A Westchester taxi must have taxi insurance. Uber and Lyft does not. Westchester County officials believed they could reject rules hashed out by the state Department of Motor Vehicles that govern companies like Uber and Lyft in favor of their own that they say would boost safety, especially by requiring fingerprint background checks. However, the law passed by the state prevents county-level ride-hailing laws. Because of this state law, the only thing our county executive could achieve is Uber and Lyft to do fingerprinting on an optional basis.
According to a June 26 in the Journal News, Uber NY Senior Policy Manager Josh Gold said, “Fingerprinting…was not appropriate for employment background checks, citing a letter from former U.S. Attorney General Eric Holder. He said the current system of name-based background checks from an accredited third party, coupled with the app’s safety functionality, was enough.”

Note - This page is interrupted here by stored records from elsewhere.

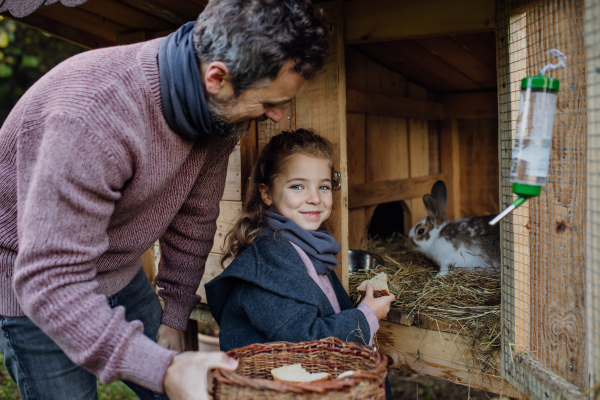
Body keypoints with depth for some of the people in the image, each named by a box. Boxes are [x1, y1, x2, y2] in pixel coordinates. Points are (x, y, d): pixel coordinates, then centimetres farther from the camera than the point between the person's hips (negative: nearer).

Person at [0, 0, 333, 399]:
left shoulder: (222, 107, -13)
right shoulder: (91, 116, -37)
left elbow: (194, 217, -1)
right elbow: (49, 279, -35)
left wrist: (175, 315, 5)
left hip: (119, 272, 6)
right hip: (35, 288, -6)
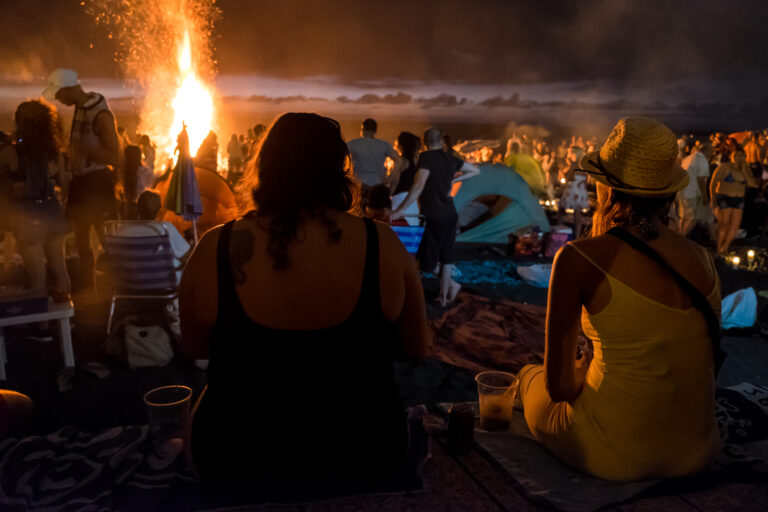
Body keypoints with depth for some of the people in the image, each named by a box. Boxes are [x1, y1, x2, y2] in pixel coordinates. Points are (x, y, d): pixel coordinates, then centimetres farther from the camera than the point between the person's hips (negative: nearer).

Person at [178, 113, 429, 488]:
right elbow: (415, 349, -6)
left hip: (238, 461, 0)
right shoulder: (383, 245, -18)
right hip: (364, 460, 1)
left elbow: (193, 348, -2)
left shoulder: (214, 249, -18)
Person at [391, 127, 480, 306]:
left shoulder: (426, 157, -13)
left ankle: (451, 284, 12)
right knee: (445, 256, 14)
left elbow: (419, 186, -27)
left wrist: (400, 210, -27)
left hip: (434, 216, -7)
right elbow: (475, 171, 19)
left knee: (428, 259, 6)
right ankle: (444, 295, 20)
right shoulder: (450, 159, 7)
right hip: (450, 214, 7)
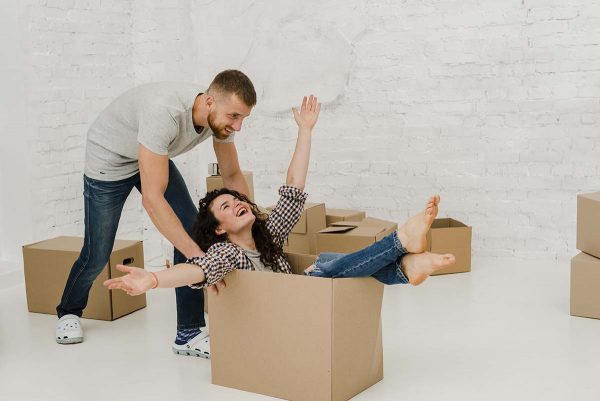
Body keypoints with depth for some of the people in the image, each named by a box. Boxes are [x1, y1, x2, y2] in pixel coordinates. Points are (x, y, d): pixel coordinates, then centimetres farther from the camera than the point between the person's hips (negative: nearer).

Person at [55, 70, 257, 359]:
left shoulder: (221, 115, -21)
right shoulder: (165, 113, -44)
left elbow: (232, 176, -5)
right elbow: (152, 199, -46)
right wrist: (198, 257, -49)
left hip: (153, 157, 6)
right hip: (109, 158, -6)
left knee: (191, 231, -12)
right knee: (97, 254, 4)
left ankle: (190, 332, -5)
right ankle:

Ask any licensing official, it is not! Westchester can and should opt out. There is no shortage of taxis in Westchester. There is no upside.
As for Putnam, that is another matter. They have no licensing entities. Putnam taxis, Uber and Lyft would all be on equal footing except for insurance. If Putnam wants it, let them have it. People already have no idea if their driver has a record or the taxi has insurance that is in force. It is an issue that does not seem to concern them.